Veja-se a sequência em que interagem o veterano Shelley Levine, interpretado por um old timer da comédia rápida e virtuosa, Jack Lemmon, um dos actores favoritos de Billy Wilder, aqui regressado com estrondo a um universo que não lhe é estranho, com o seu discípulo, Ricky Roma himself, numa altura em que Pacino, de facto, já se esmerava no overacting. Os dois produzem um “pequeno teatro” para enganar o cliente arrependido, num “jogo de cena” desenrolado no seio de uma obra toda ela construída sobre uma peça, num palco invisível que, apesar disso, sentimos intensamente. Com este momento fulgurante de teatro dentro do filme – instância do falso levada até à última potência –, percebemos como a escrita de Mamet – e a realização cuidada e “empática” de James Foley, realizador à procura de uma segunda oportunidade, após um promissor começo de carreira com Reckless (Jovens Sem Rumo, 1984) – é bastante traiçoeira, pois não é por estarem, de maneira flagrante, a interpretar papéis que estas personagens soam mais falsas. Bem pelo contrário: quase nada muda quanto à sua natureza.

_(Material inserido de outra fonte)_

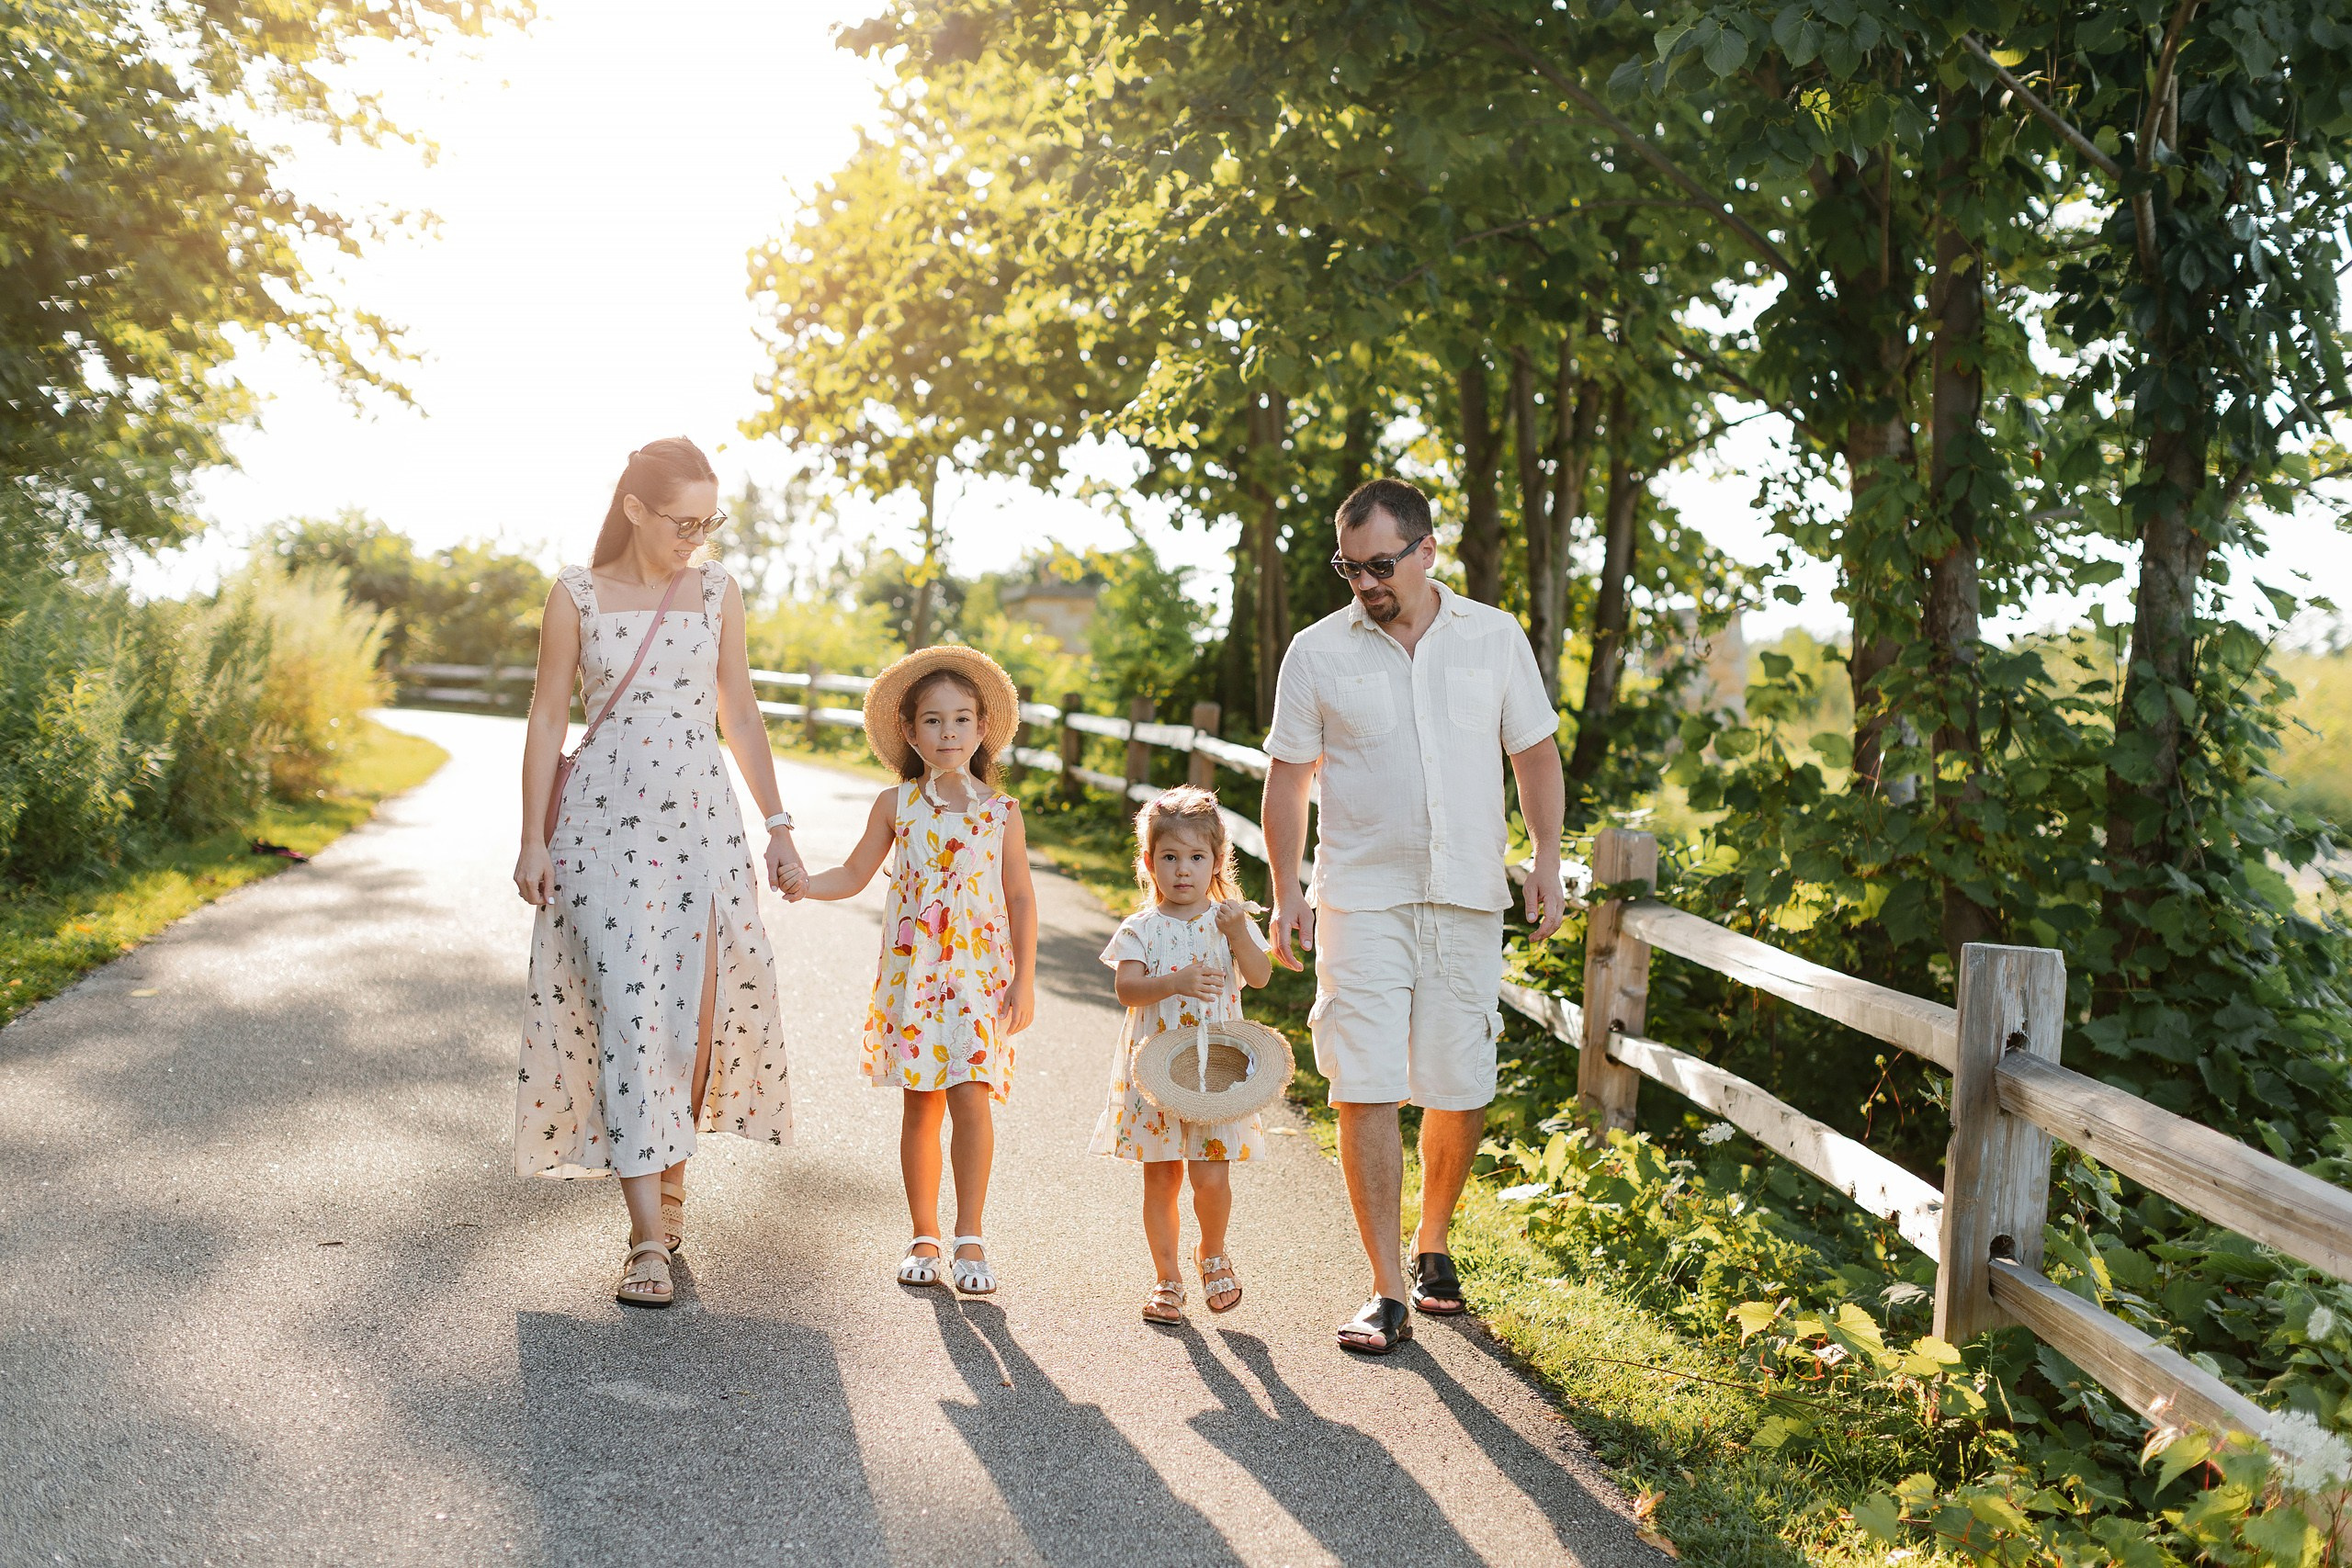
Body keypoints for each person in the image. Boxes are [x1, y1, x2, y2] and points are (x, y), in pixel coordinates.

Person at [1263, 477, 1568, 1355]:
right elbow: (1288, 777)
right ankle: (1385, 1287)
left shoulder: (1494, 637)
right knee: (1361, 1080)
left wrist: (1546, 858)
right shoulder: (1317, 651)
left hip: (1467, 895)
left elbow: (1534, 753)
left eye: (1380, 565)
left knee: (1459, 1085)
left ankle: (1433, 1240)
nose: (1365, 583)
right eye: (1349, 567)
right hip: (1360, 897)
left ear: (1427, 550)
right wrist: (1286, 891)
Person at [513, 436, 806, 1310]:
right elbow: (546, 717)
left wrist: (778, 825)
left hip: (702, 830)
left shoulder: (717, 590)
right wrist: (532, 838)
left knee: (690, 1021)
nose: (696, 536)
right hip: (600, 831)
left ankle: (669, 1193)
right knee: (629, 1012)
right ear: (634, 508)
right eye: (683, 520)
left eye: (708, 520)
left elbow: (739, 711)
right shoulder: (574, 595)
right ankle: (645, 1237)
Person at [799, 646, 1038, 1293]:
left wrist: (1025, 978)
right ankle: (924, 1233)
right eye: (933, 720)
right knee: (922, 1104)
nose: (948, 732)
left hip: (980, 980)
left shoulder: (1002, 812)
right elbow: (854, 873)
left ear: (982, 729)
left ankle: (971, 1235)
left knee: (973, 1098)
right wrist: (806, 883)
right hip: (917, 981)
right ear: (909, 731)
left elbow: (1020, 896)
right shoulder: (896, 804)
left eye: (961, 720)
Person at [1088, 787, 1276, 1325]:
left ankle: (1211, 1252)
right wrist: (1173, 982)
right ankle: (1167, 1277)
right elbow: (1127, 990)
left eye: (1196, 857)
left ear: (1216, 862)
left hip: (1216, 1072)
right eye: (1169, 857)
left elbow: (1261, 976)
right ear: (1149, 863)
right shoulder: (1140, 929)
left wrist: (1240, 934)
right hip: (1157, 1074)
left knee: (1212, 1177)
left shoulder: (1228, 922)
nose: (1183, 870)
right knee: (1163, 1177)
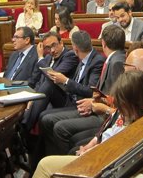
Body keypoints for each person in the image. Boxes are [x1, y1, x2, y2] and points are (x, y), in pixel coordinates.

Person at [25, 69, 143, 178]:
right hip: (99, 155)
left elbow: (117, 152)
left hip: (102, 168)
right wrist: (91, 146)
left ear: (136, 101)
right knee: (48, 169)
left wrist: (91, 152)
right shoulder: (131, 112)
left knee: (45, 166)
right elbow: (110, 130)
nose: (121, 109)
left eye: (123, 105)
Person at [39, 24, 127, 156]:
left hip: (102, 113)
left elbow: (115, 98)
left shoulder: (115, 62)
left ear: (103, 43)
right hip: (90, 104)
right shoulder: (111, 59)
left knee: (57, 125)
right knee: (45, 116)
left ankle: (61, 165)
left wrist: (93, 102)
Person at [21, 32, 78, 130]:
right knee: (27, 104)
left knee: (49, 84)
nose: (52, 50)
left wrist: (40, 57)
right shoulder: (47, 58)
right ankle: (23, 134)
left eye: (54, 45)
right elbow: (39, 81)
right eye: (47, 48)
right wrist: (33, 97)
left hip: (64, 99)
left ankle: (24, 128)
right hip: (45, 98)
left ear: (61, 43)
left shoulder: (70, 55)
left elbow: (54, 76)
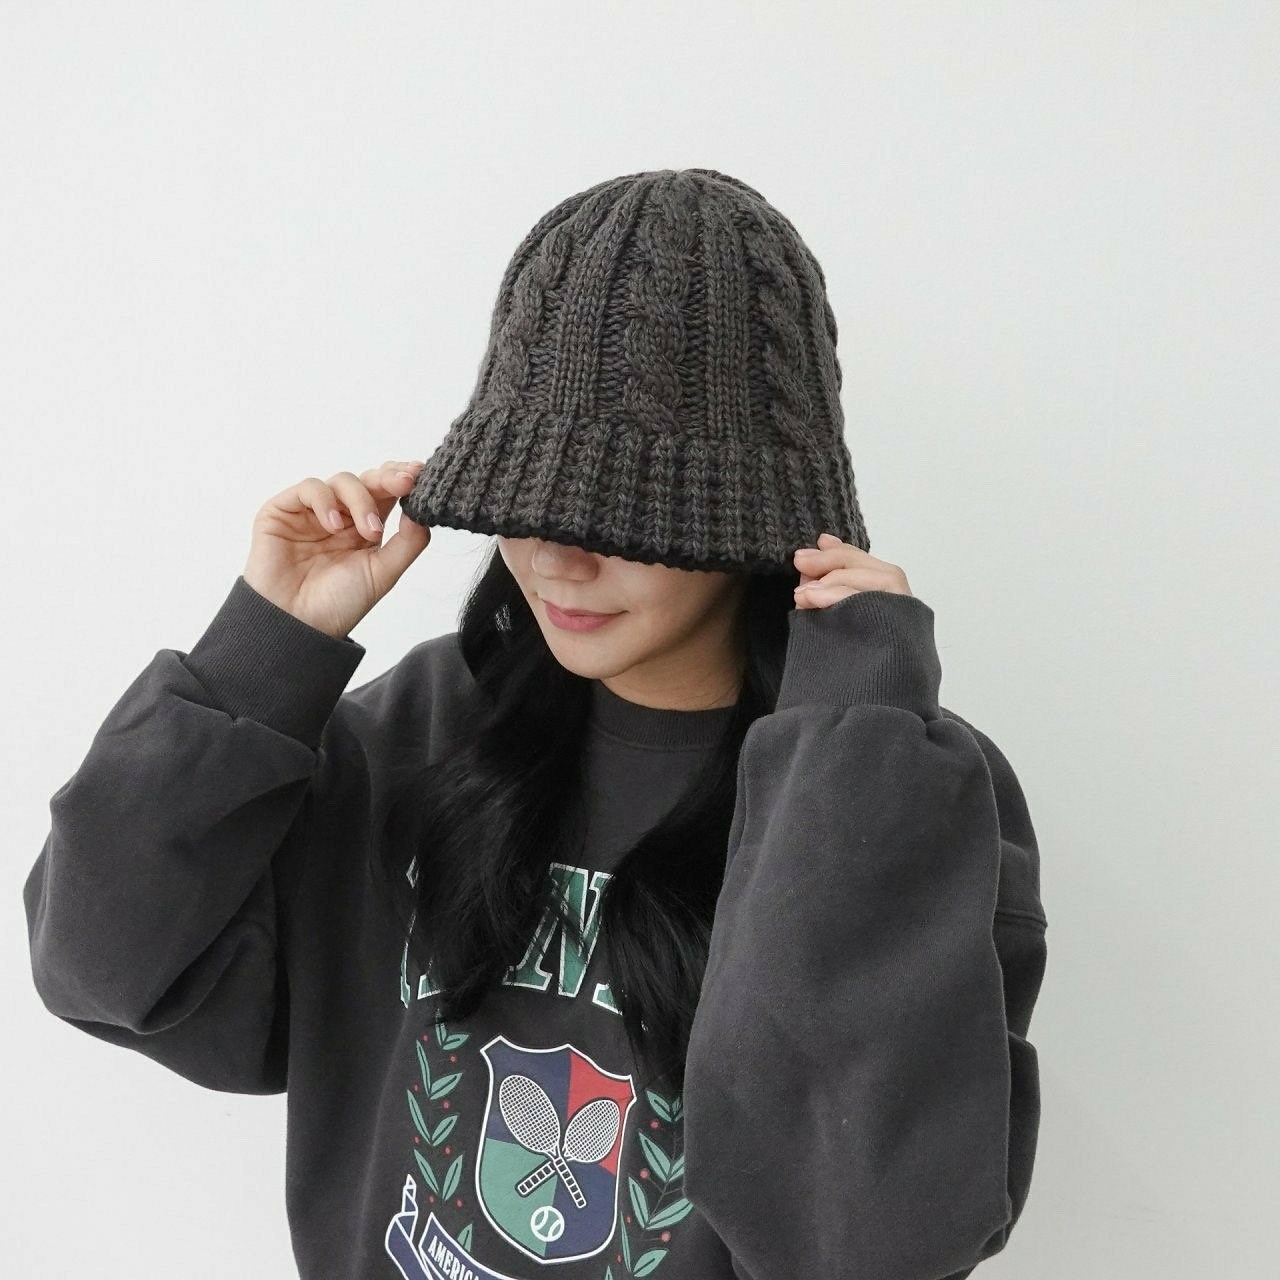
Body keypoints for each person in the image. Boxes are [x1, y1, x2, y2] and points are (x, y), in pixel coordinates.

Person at [21, 168, 1049, 1280]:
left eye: (621, 515)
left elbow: (871, 1240)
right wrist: (261, 659)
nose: (558, 558)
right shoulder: (422, 728)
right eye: (528, 501)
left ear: (747, 518)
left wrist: (854, 750)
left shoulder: (894, 786)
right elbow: (103, 969)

Que realismo é este em que os palcos se desmultiplicam, em que o cinismo é um way of life tão convincente, tão encarnado e, digamos assim, tão “verdadeiro”? Cada um destes homens acaba por ser como um patético actor numa peça sem grande interesse que é a sua vida, cheia da mesquinhez e pequenez de trabalhadores de colarinho branco, ora consumidos pela vaidade, ora consumidos pela sabujice.
A forma é o conteúdo, o conteúdo é a forma, e ambos jogam entre si brilhantemente, sem interrupções, quase sem se sentir a divisão das cenas ou a evolução da trama… Nada evolui, tudo se compõe e entrelaça e entranha, como se desde o minuto zero tivéssemos sido sugados pelo grande carrossel da mentalidade corporativa pós-Reagan.
Assim sendo, parece-me certeira a observação do crítico espanhol Miguel Marias, quando observa, na crítica ao filme (revista Estrenos, número 6, 1993), que “Glengarry Glen Ross não tem nada de extraordinário, mas é excelente… por nenhum motivo em particular: simplesmente, tudo é interessante”. Na realidade, em si e por si, nada nem ninguém é muito interessante, mas tudo interessa, tudo seduz porque se (re)vira e vai a jogo constantemente. A forma viva e electrificada a tomar conta do conteúdo cinzento e caído. Puro Mamet, portanto.
Este texto foi publicado, em simultâneo, no À pala de Walsh e no Estado da Arte – Revista de Cultura, Artes e Ideias.